Web page edit records
━━━━━━

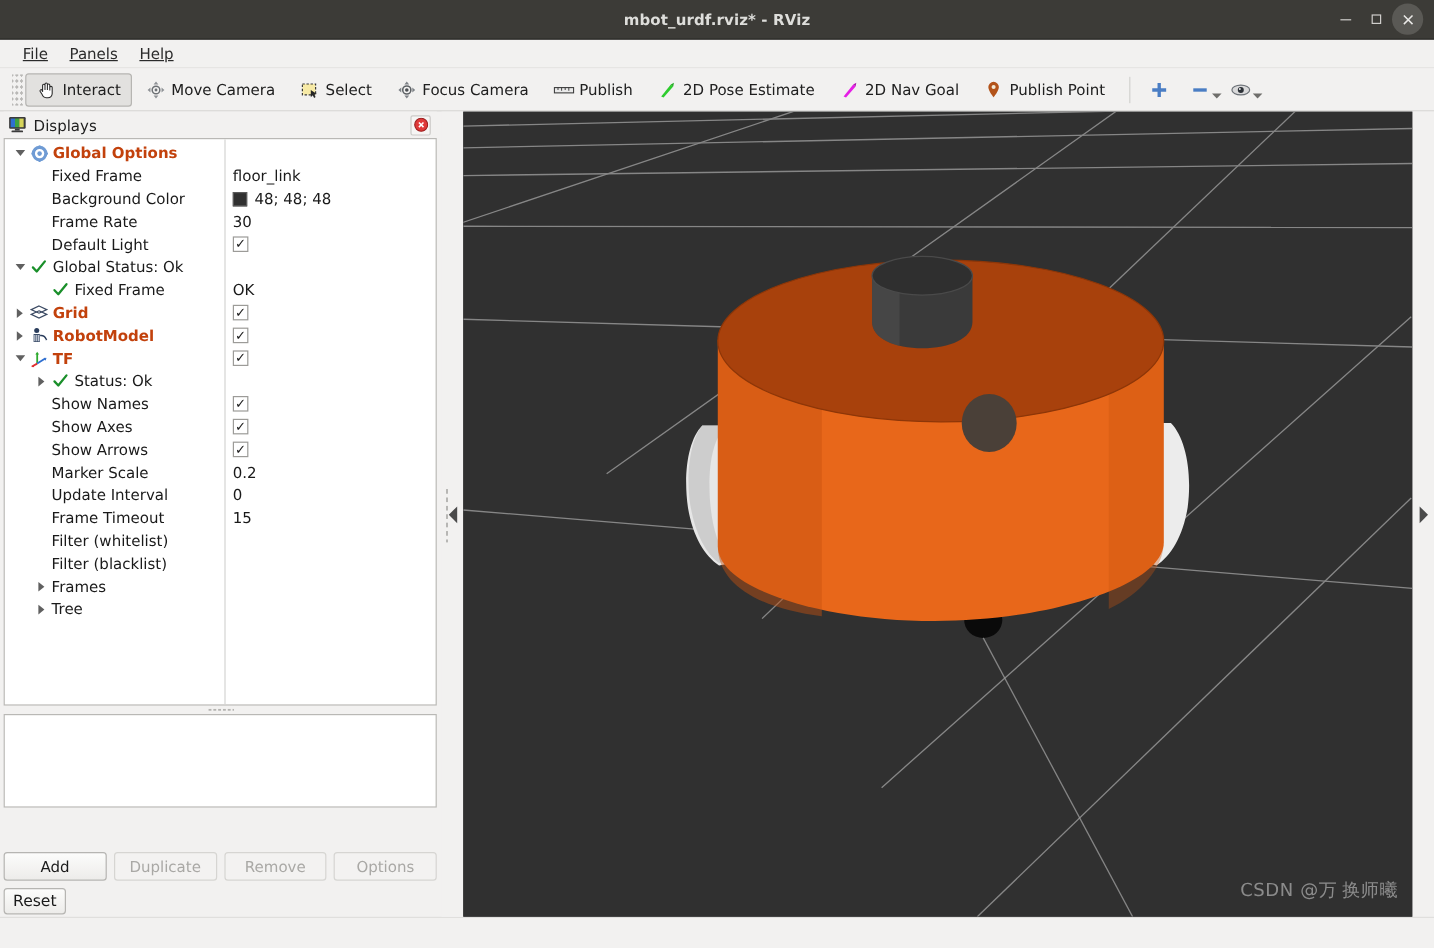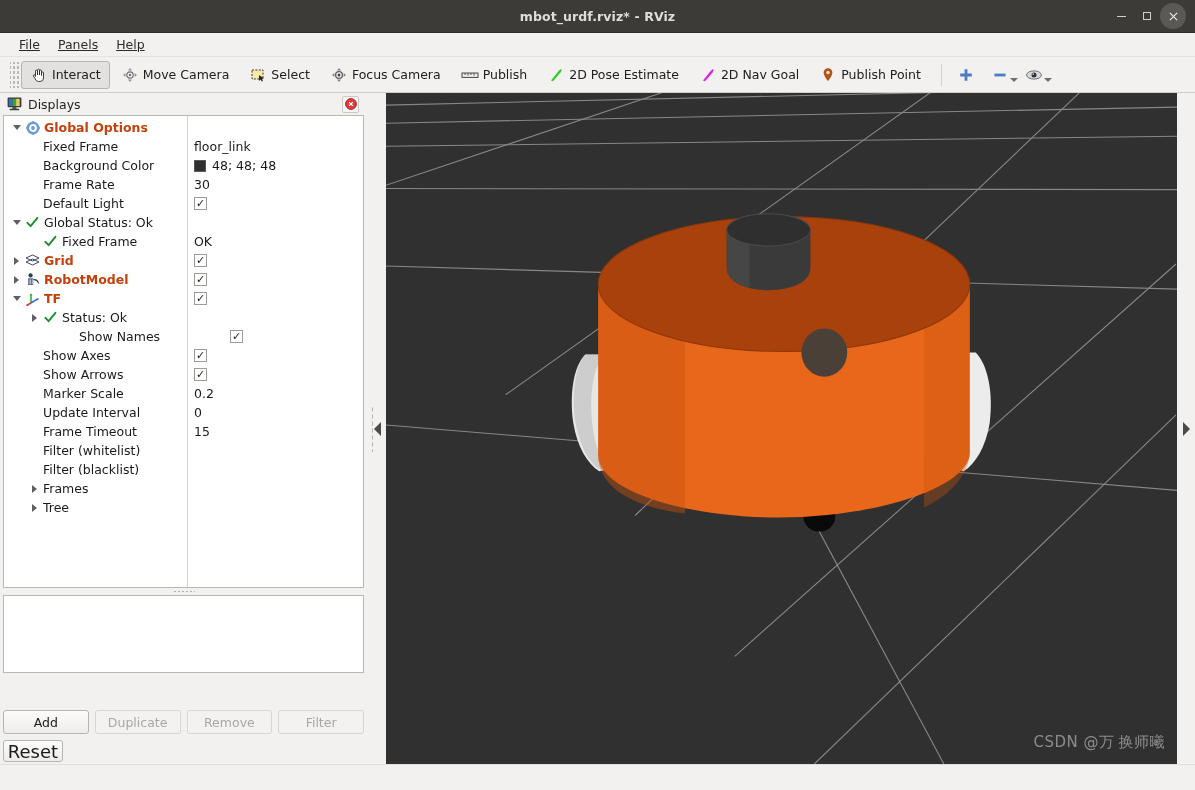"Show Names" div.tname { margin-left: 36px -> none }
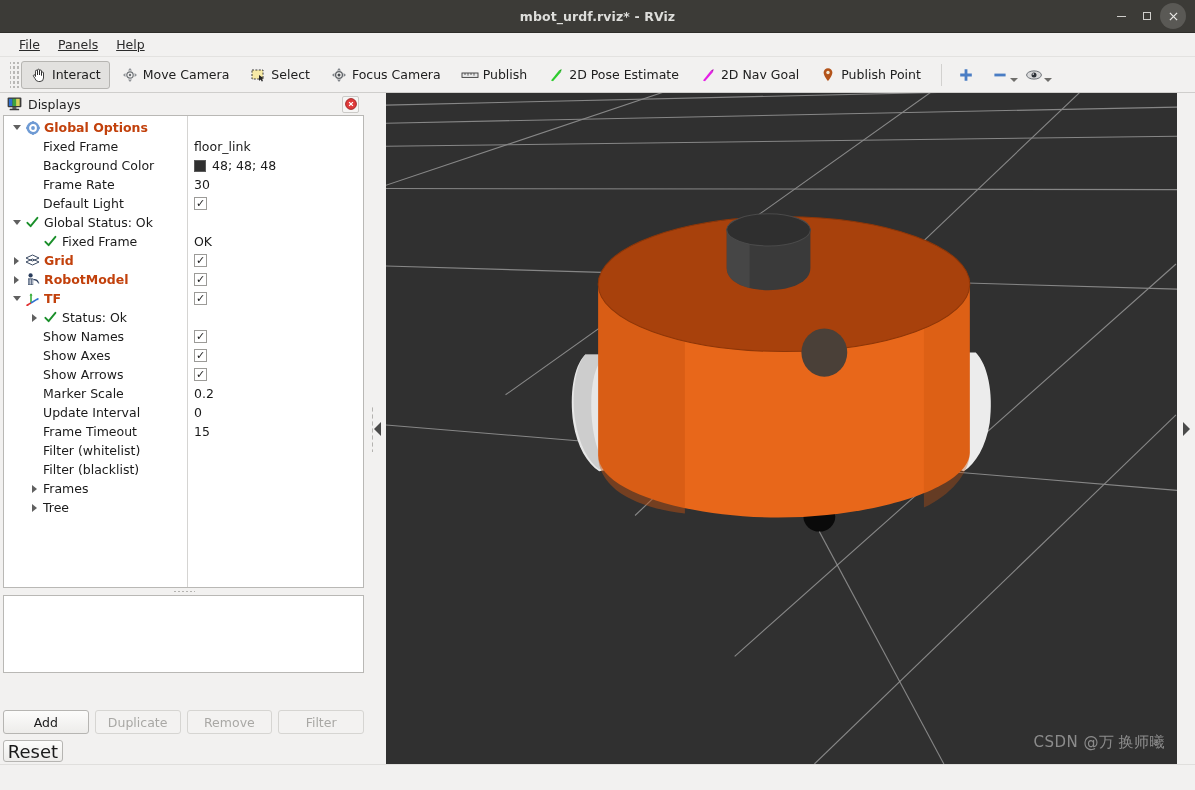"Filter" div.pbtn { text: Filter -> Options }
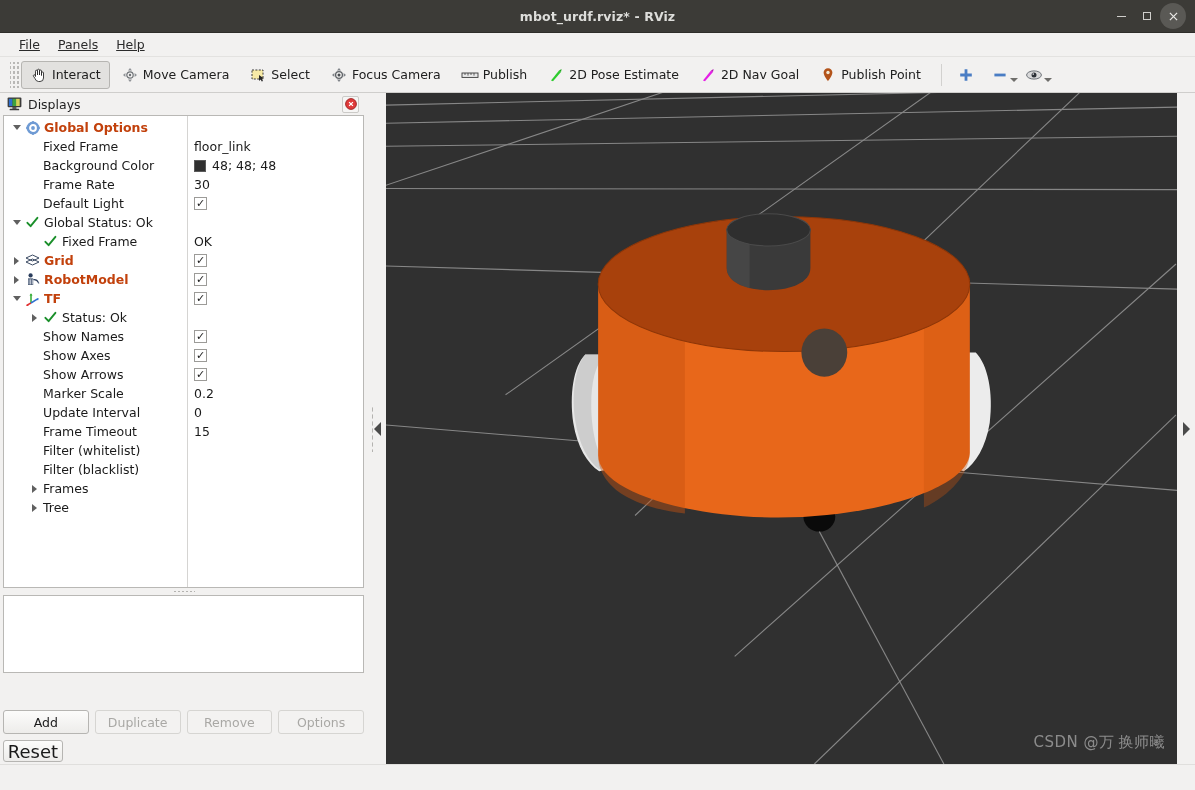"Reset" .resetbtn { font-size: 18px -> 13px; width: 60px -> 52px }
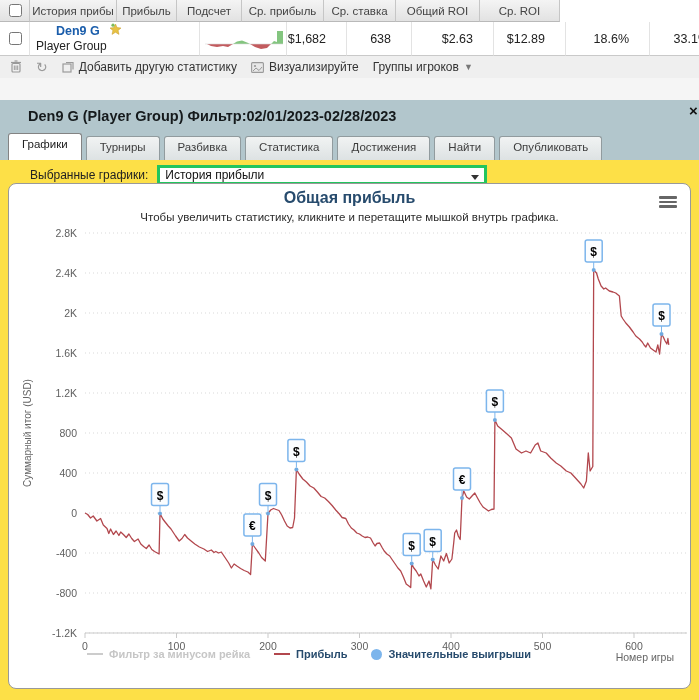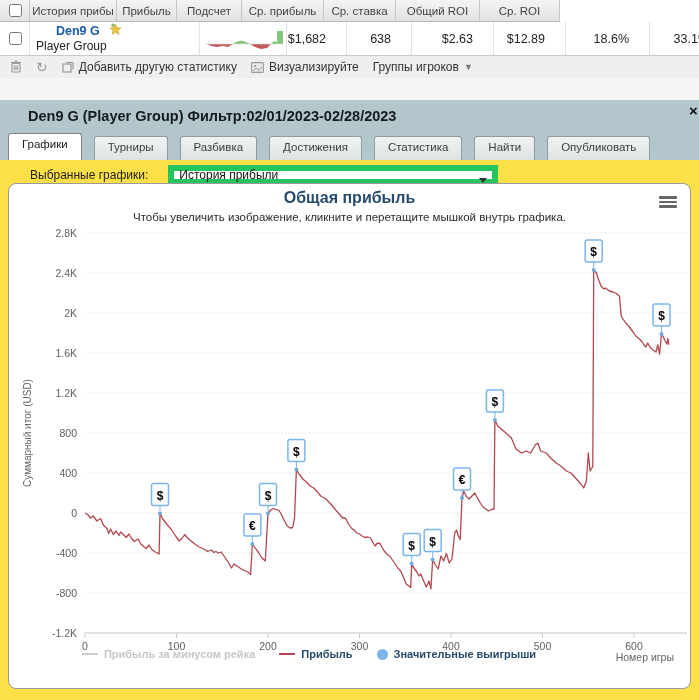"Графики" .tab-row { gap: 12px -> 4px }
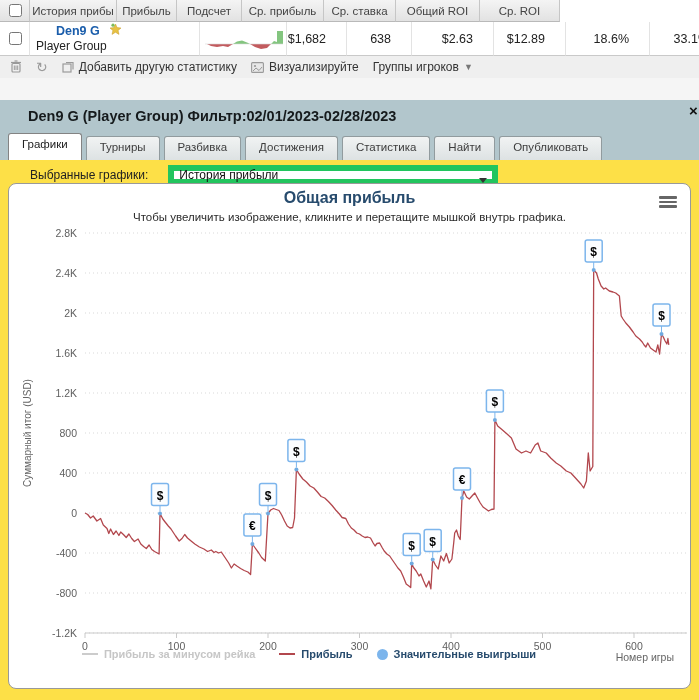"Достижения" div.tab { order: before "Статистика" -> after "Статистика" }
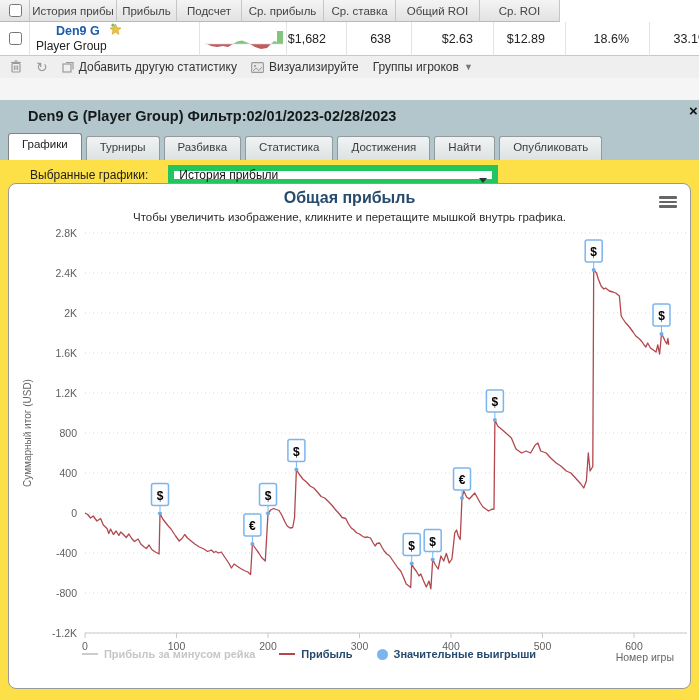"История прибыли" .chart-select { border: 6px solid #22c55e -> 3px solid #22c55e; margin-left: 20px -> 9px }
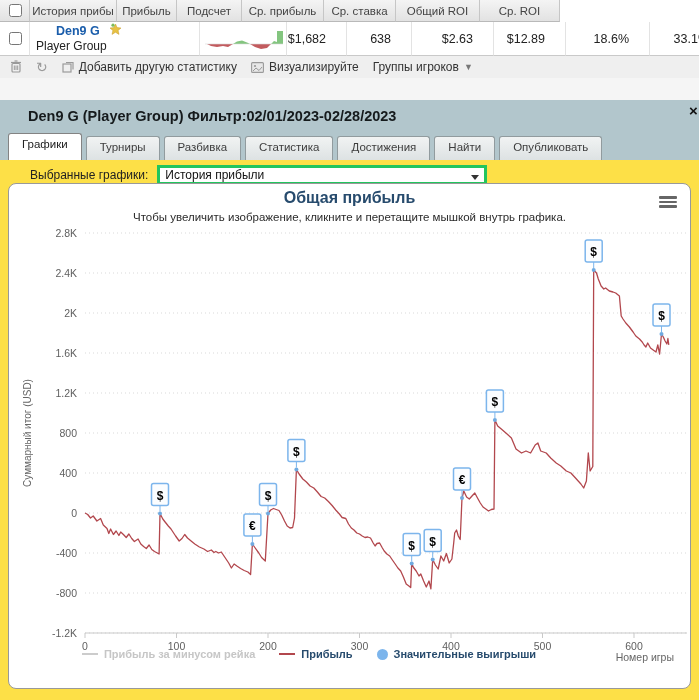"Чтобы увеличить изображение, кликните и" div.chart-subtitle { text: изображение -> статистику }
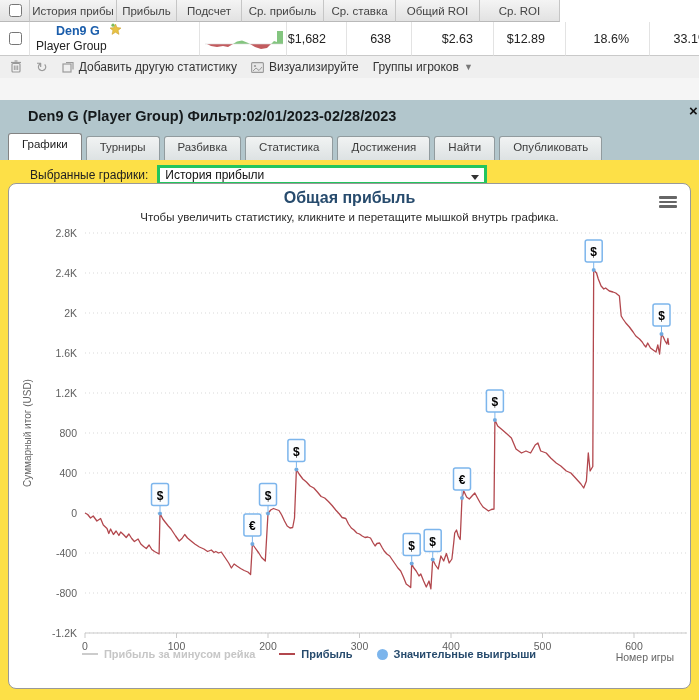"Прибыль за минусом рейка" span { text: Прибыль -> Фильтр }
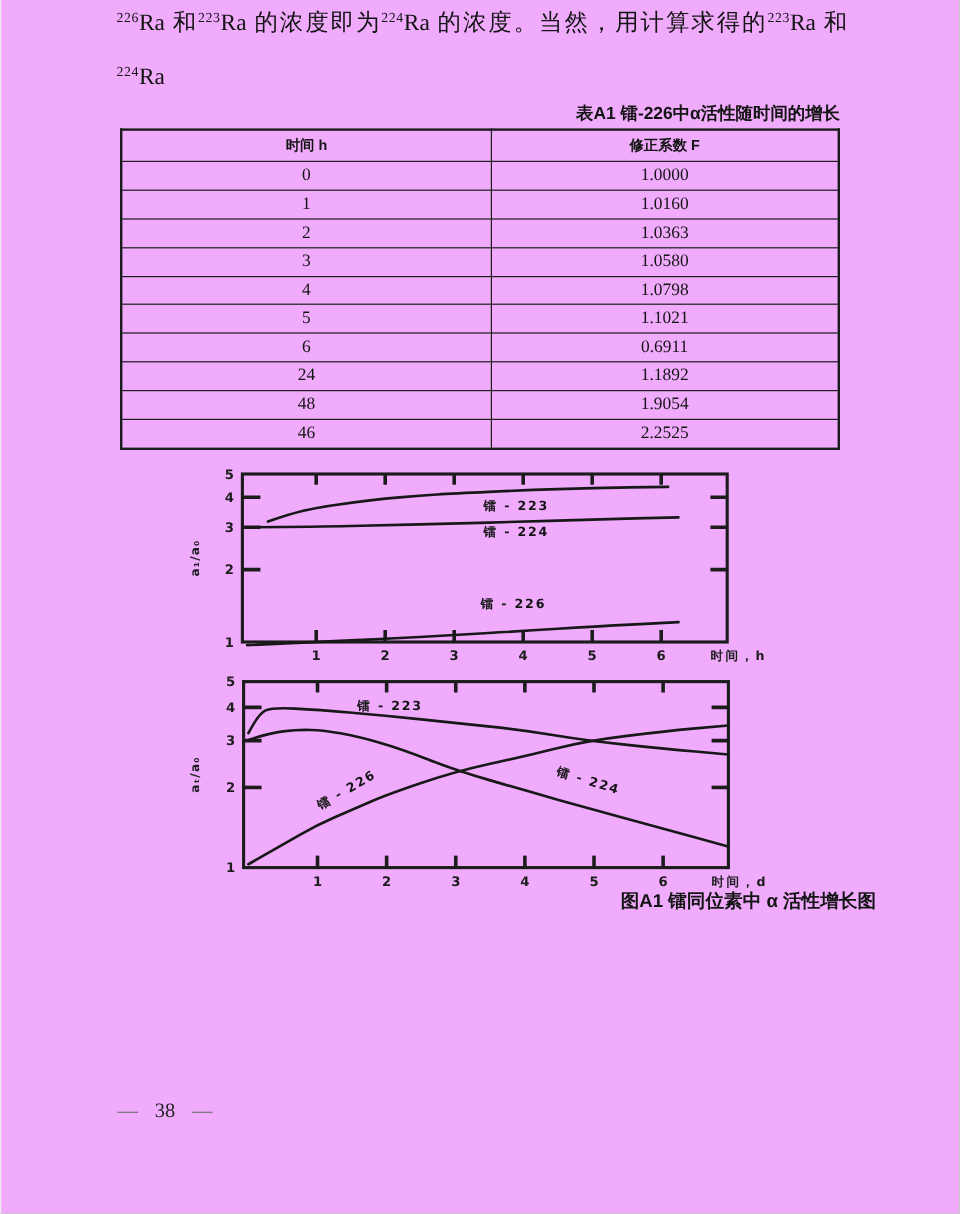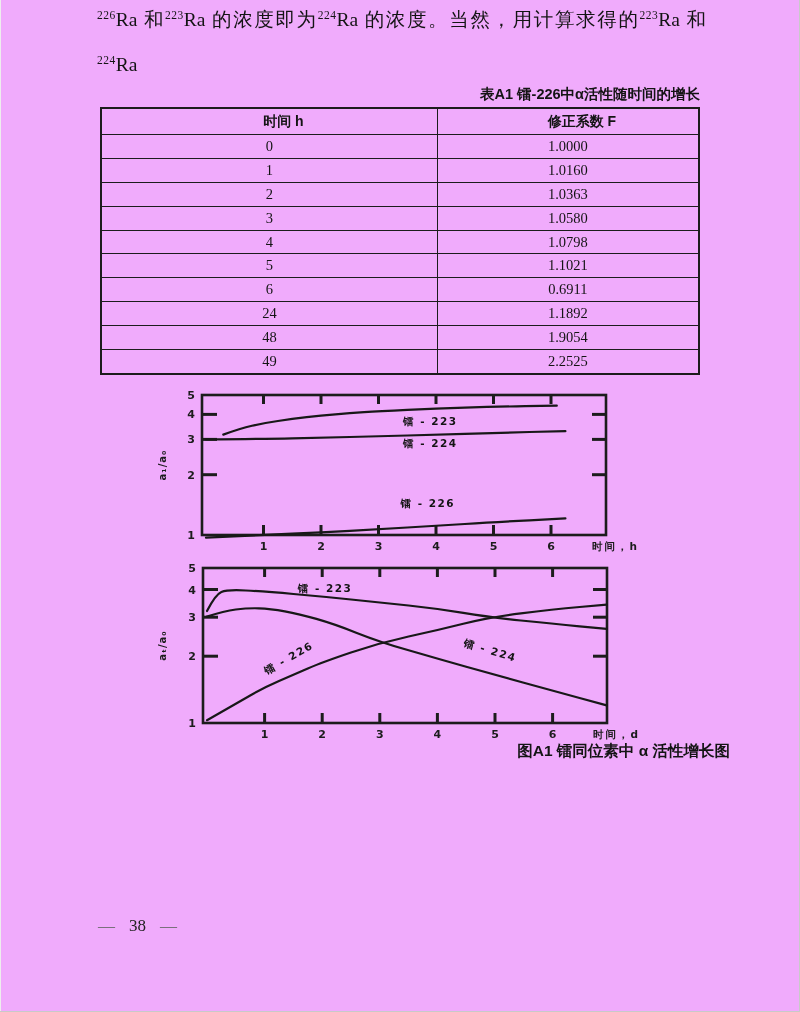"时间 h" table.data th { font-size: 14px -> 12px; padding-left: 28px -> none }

━━━━━━

Your copy should hold exactly the lines from the one that contains "увеличить изображение, кликните" through the final line of the data, both ends included, and no pictures.

• Exercise answer:
"Чтобы увеличить изображение, кликните и" div.chart-subtitle { text: изображение -> статистику }
"Прибыль за минусом рейка" span { text: Прибыль -> Фильтр }
"时间 h" table.data th { font-size: 14px -> 12px; padding-left: 28px -> none }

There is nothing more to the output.